Maybe the organisation keeps treating delivery friction as an interpersonal issue instead of a systems issue.
Maybe the architecture is not bad in theory, but impossible in practice because it assumes a level of discipline the organisation simply does not have.

That is where the real answer usually is.

Engineering culture has a bad habit of romanticising tolerance for nonsense

There is a particular kind of engineer pride that says:
- I can work around this
- I can fix it on the fly
- I can hold the whole thing together
- I can compensate for the system being stupid

And to be fair, sometimes that is useful.

But there is a dark side to it: high-competence people can accidentally hide system failure by being too good at absorbing it.

They become shock absorbers for bad structure.

The organisation then misreads the situation and concludes things are basically okay, because the work keeps getting done.

Meanwhile, the competent people get more tired, more annoyed, and more central to everything. Which makes the system even weaker, not stronger.

A system that only works because strong people quietly carry weak structure is not healthy. It is being subsidised.

What I think actually helps

Most of the time, the fix is less glamorous than people want.

Not more slogans.
Not more maturity-model chat.
Not more decorative governance.
Not another six-layer process for asking permission to move a button.

Usually it is things like:
- make ownership explicit
- make boundaries enforceable
- remove hidden manual steps
- document the path people actually use, not the one you wish they used
- turn tribal knowledge into standards
- reduce reliance on specific people
- design the boring path properly so people stop needing heroic exceptions

In other words: make the system easier to use correctly than incorrectly.

A lot of engineering pain comes from asking human discipline to compensate for structural laziness. That is backwards.

Final thought

Most engineering failure modes are not mysterious.
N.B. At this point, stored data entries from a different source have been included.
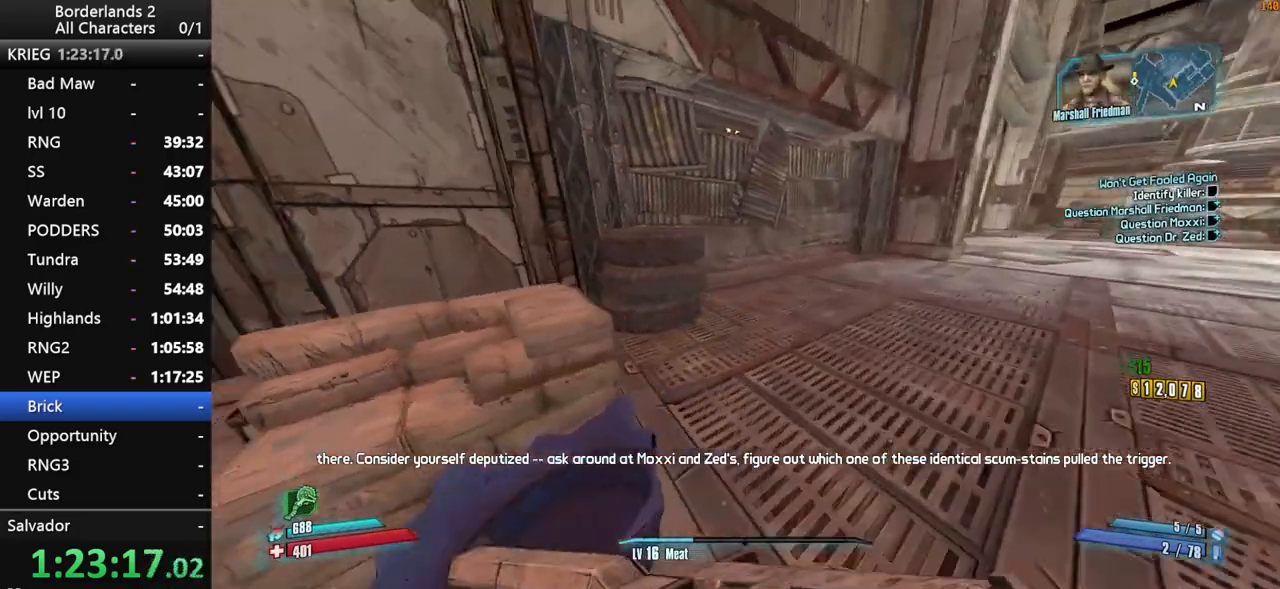
{"keys": ["d"], "mouse": [], "mouse_move": "still", "events": [[100, "w", "up"], [150, "d", "up"], [234, "w", "down"], [284, "shift", "down"], [384, "space", "down"], [434, "shift", "up"], [434, "w", "up"], [467, "d", "down"], [467, "space", "up"]]}
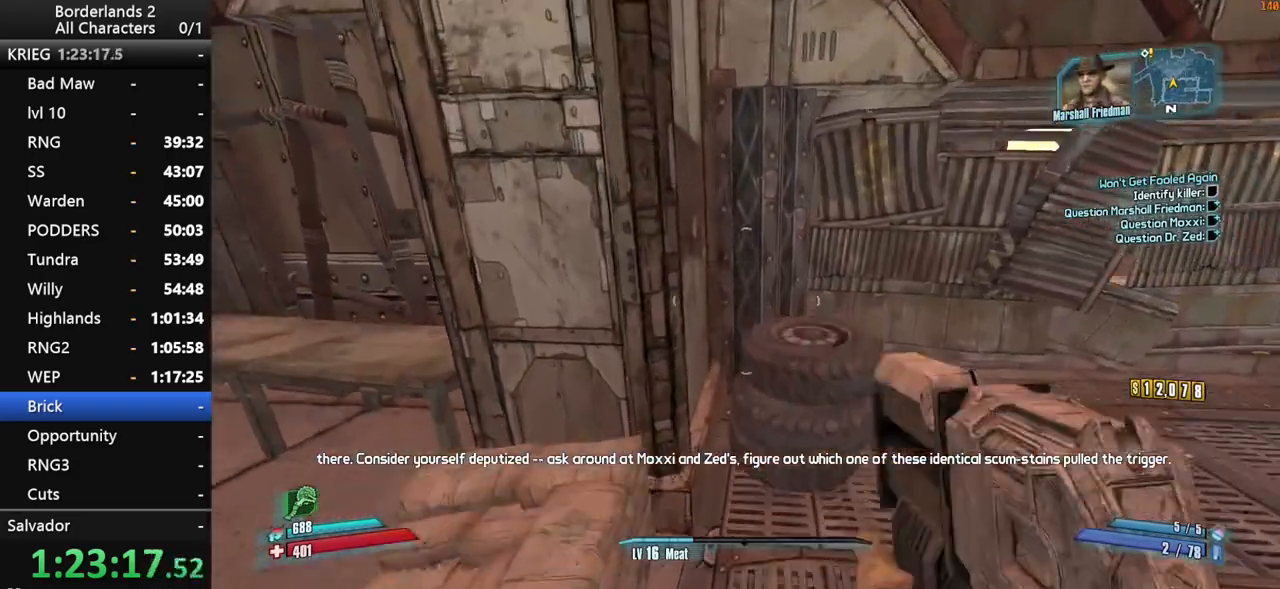
{"keys": [], "mouse": [], "mouse_move": "still", "events": [[117, "d", "up"], [200, "a", "down"], [350, "a", "up"]]}
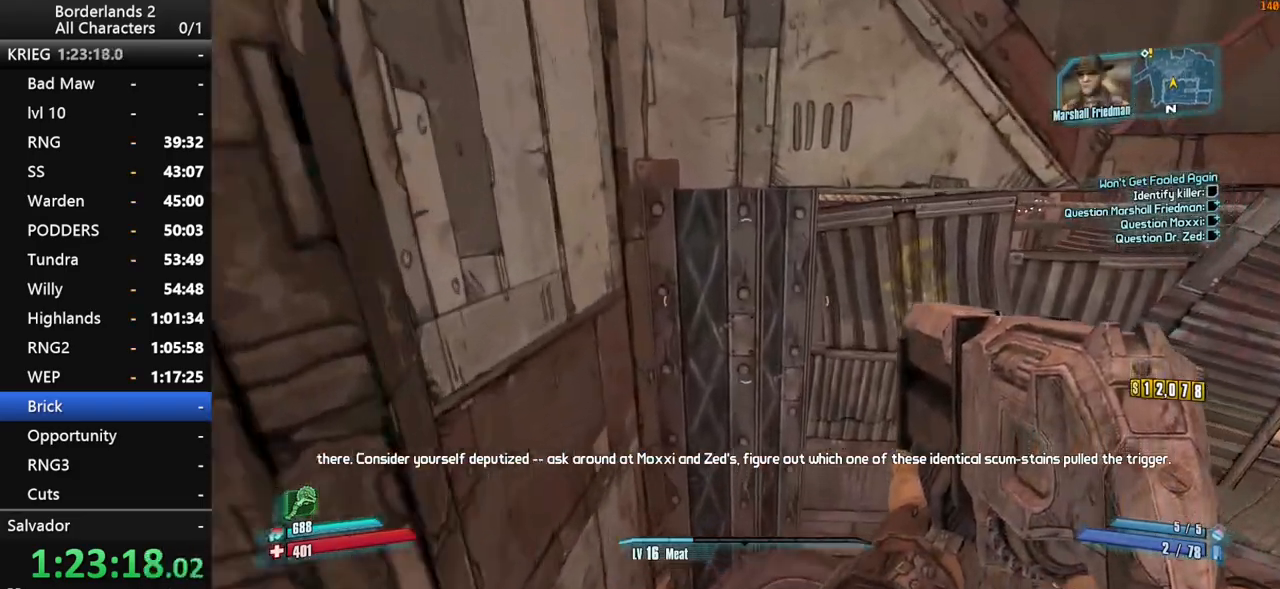
{"keys": [], "mouse": [], "mouse_move": "still", "events": [[167, "a", "down"], [217, "w", "down"], [317, "w", "up"], [367, "a", "up"]]}
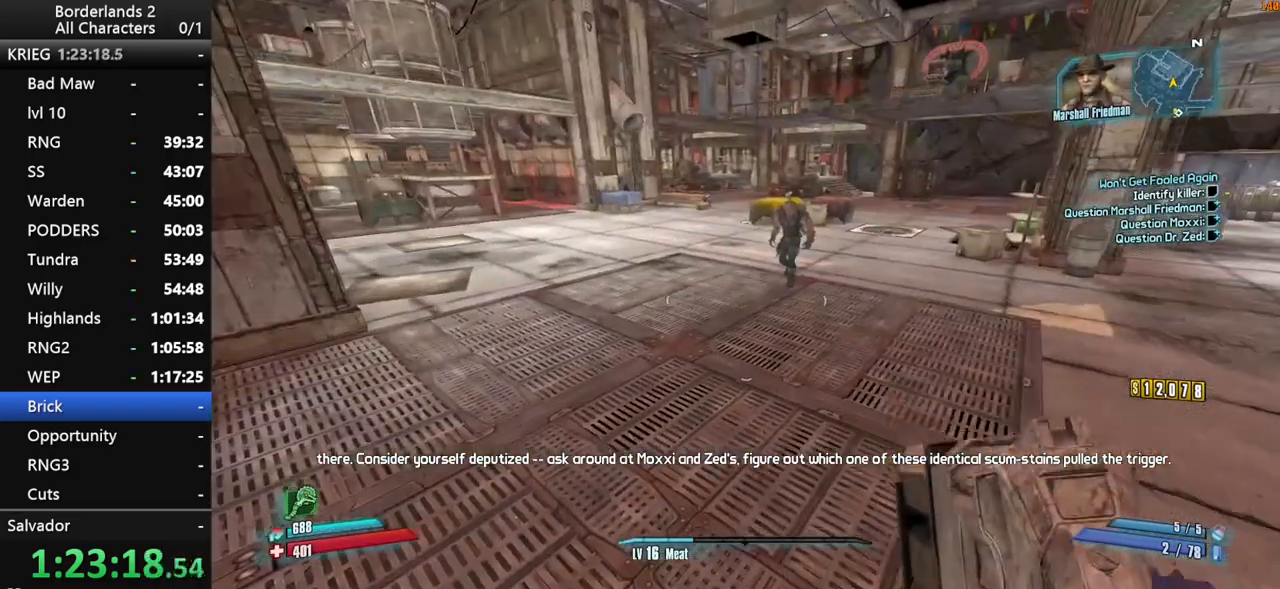
{"keys": [], "mouse": [], "mouse_move": "still", "events": []}
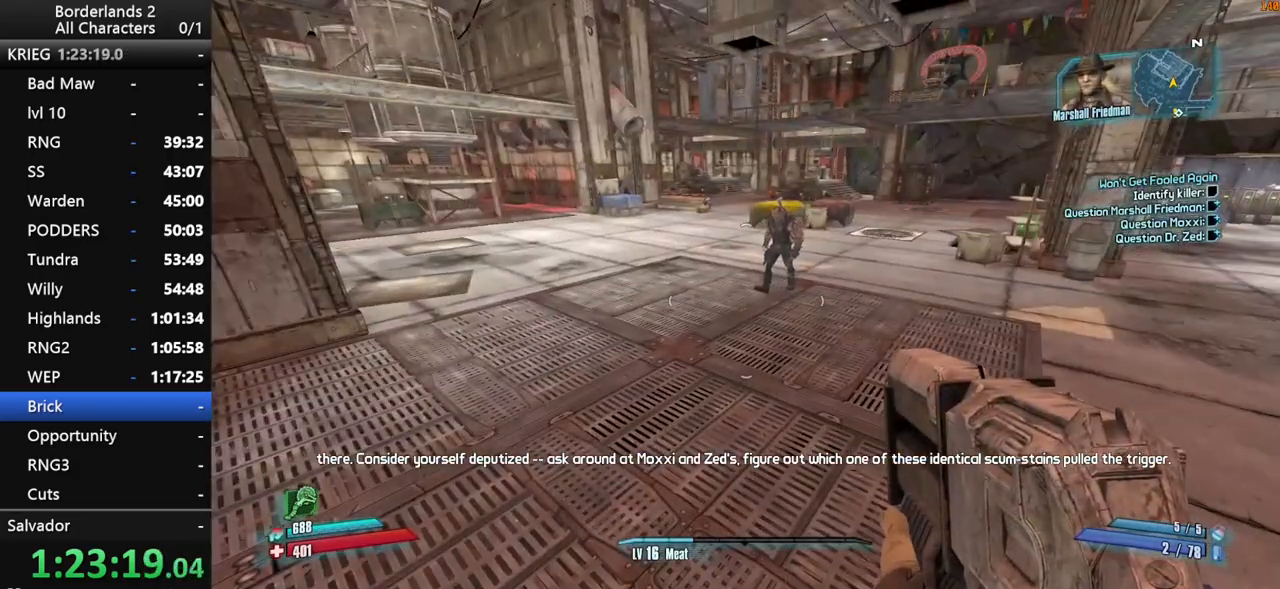
{"keys": [], "mouse": [], "mouse_move": "still", "events": [[117, "s", "down"], [350, "s", "up"]]}
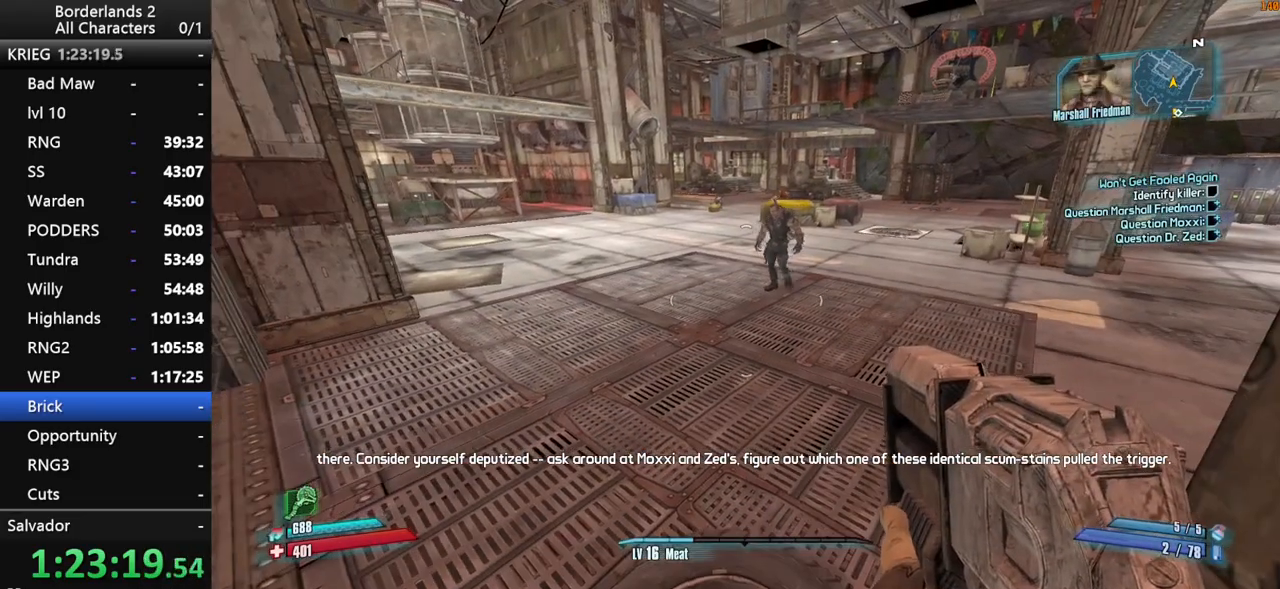
{"keys": [], "mouse": [], "mouse_move": "still", "events": []}
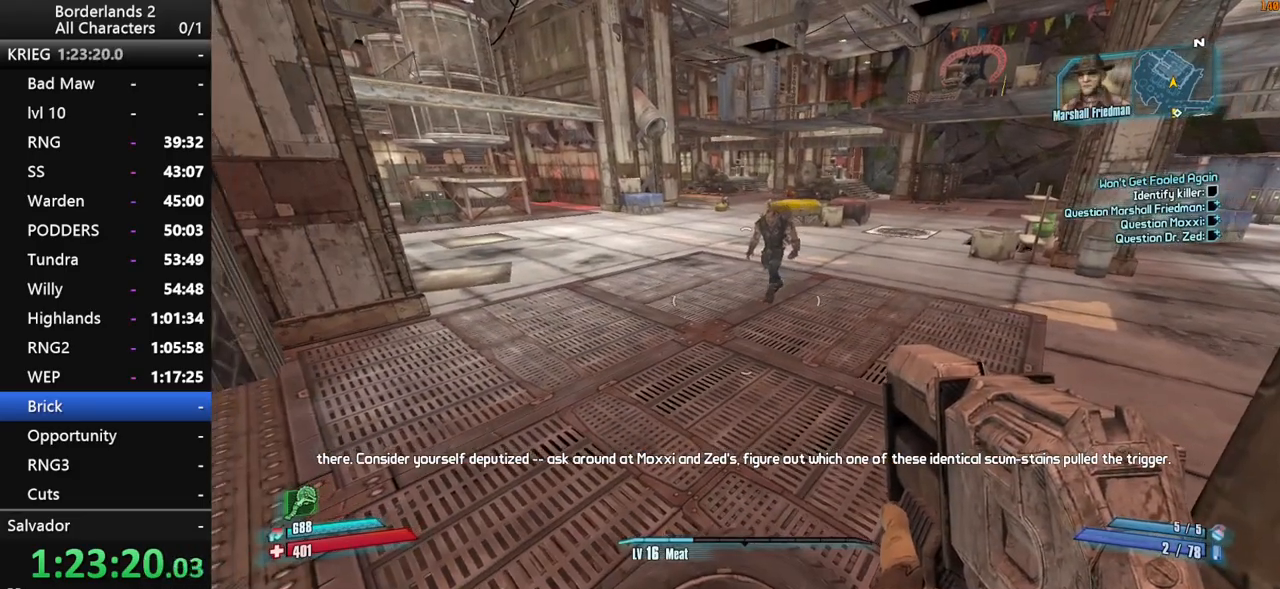
{"keys": ["shift", "w"], "mouse": [], "mouse_move": "still", "events": [[334, "shift", "down"], [334, "w", "down"]]}
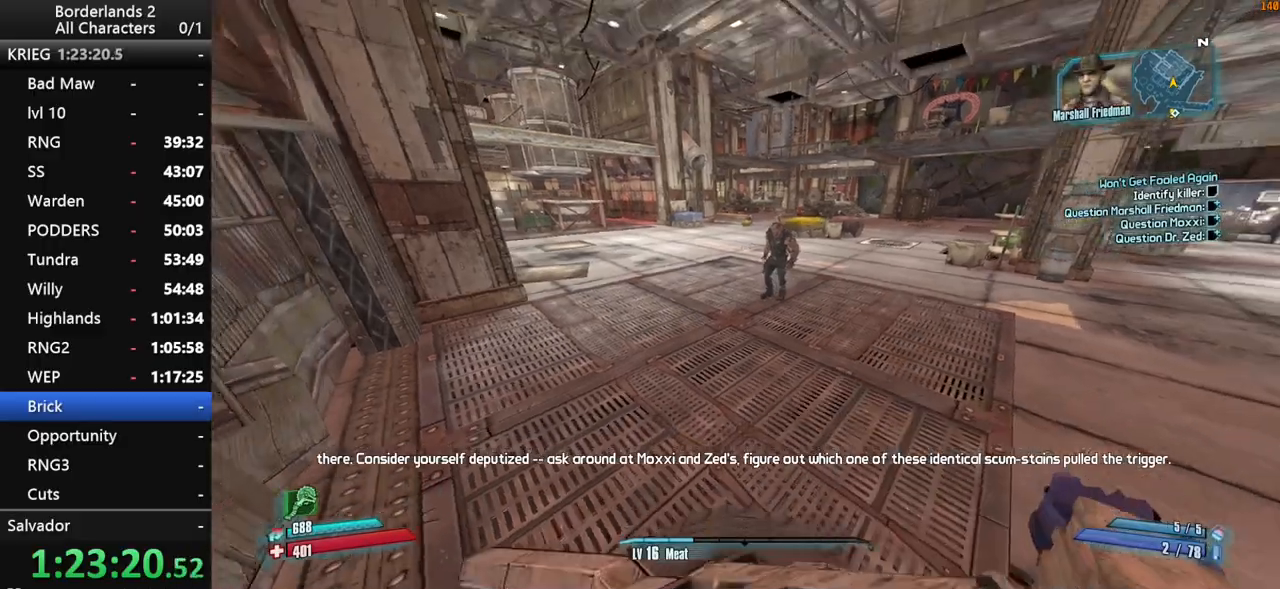
{"keys": ["w"], "mouse": [], "mouse_move": "still", "events": [[67, "space", "down"], [117, "w", "up"], [150, "shift", "up"], [150, "space", "up"], [484, "w", "down"]]}
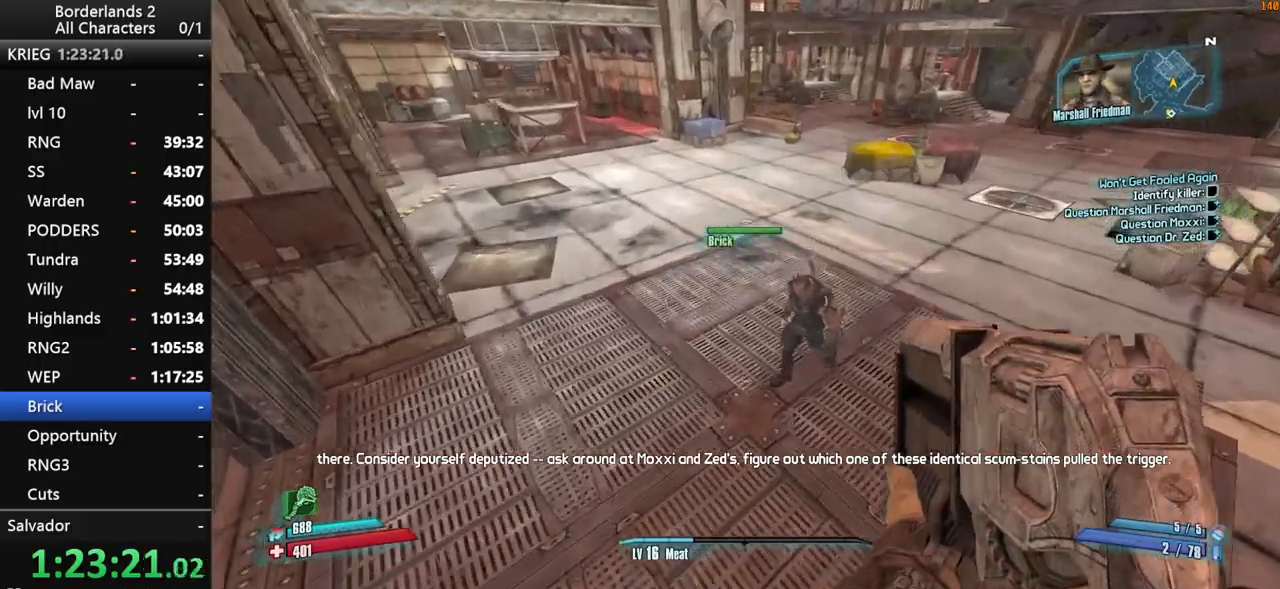
{"keys": ["w"], "mouse": [], "mouse_move": "still", "events": [[84, "d", "down"], [417, "d", "up"]]}
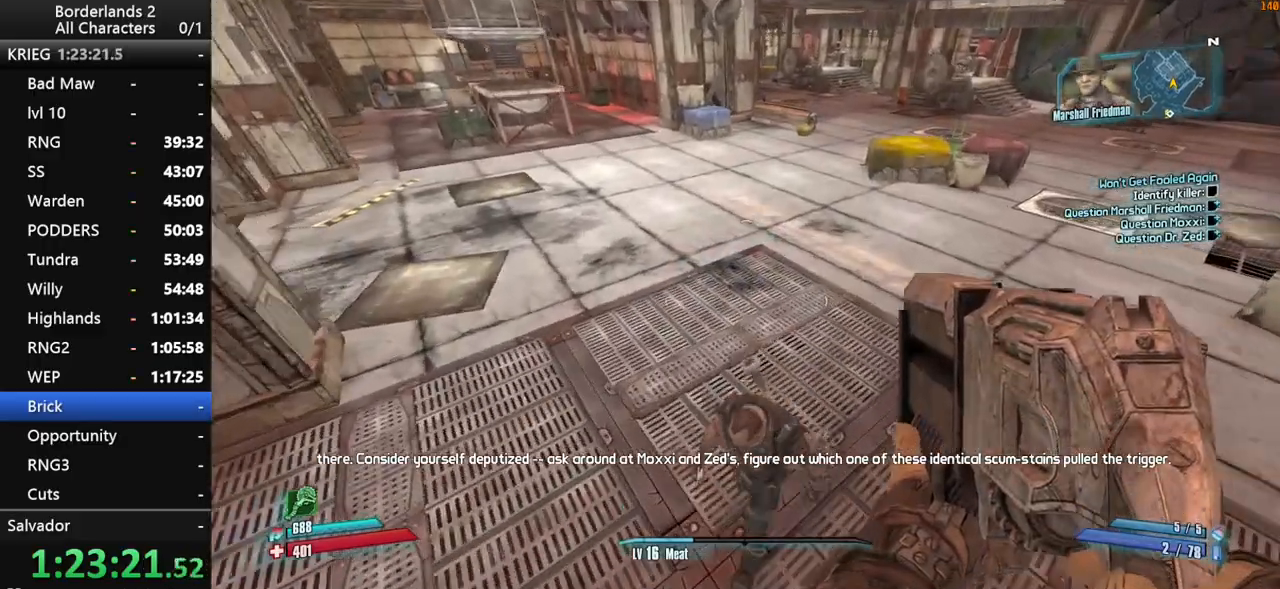
{"keys": ["d", "w"], "mouse": [], "mouse_move": "left", "events": [[100, "d", "down"]]}
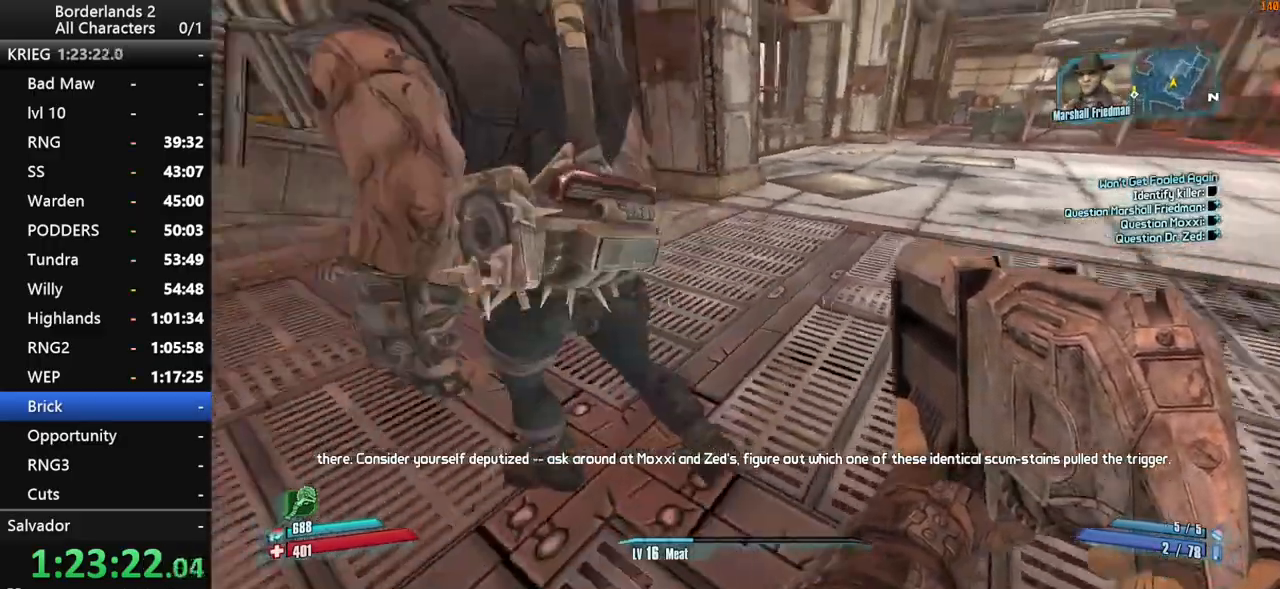
{"keys": ["d", "shift", "space", "w"], "mouse": [], "mouse_move": "still", "events": [[67, "shift", "down"], [300, "d", "up"], [384, "space", "down"], [434, "d", "down"]]}
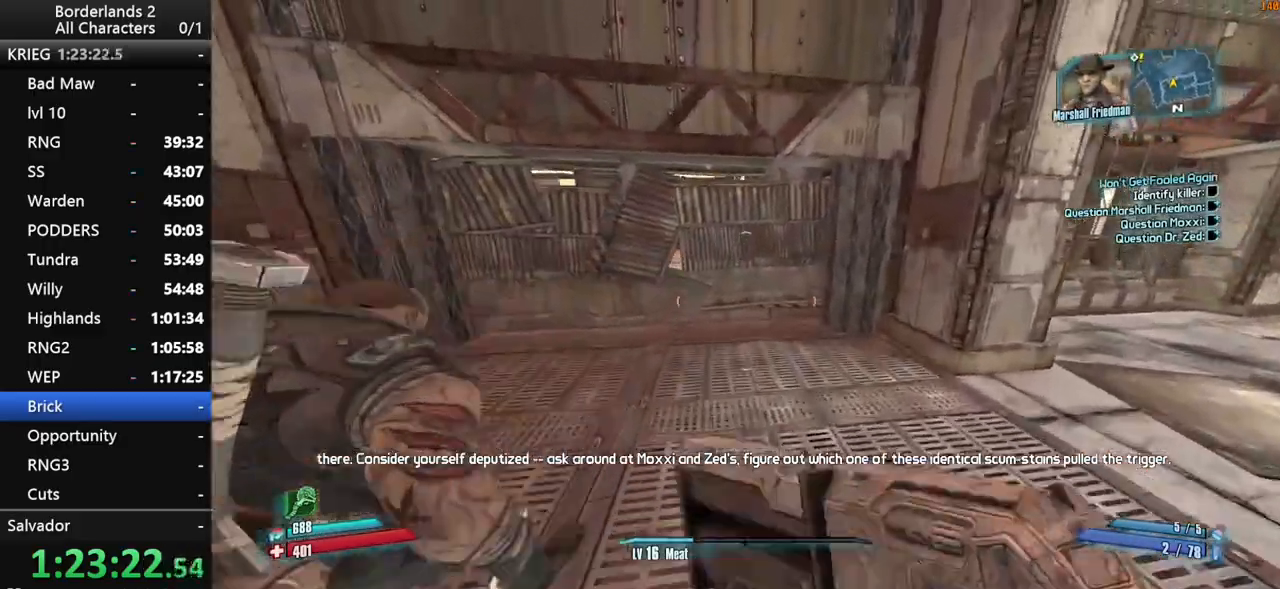
{"keys": ["d", "space", "v", "w"], "mouse": [], "mouse_move": "left", "events": [[367, "v", "down"], [400, "shift", "up"]]}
They are visible, recurring, and broadly predictable. The problem is not usually that people could never have seen them. The problem is that systems let them sit around long enough to become normal.

And once a bad pattern becomes normal, people stop treating it like risk and start treating it like background texture.

That is usually the moment you should worry.

Because when failure finally shows up, it rarely arrives as a surprise.

It arrives as the bill for things everyone already knew were wrong.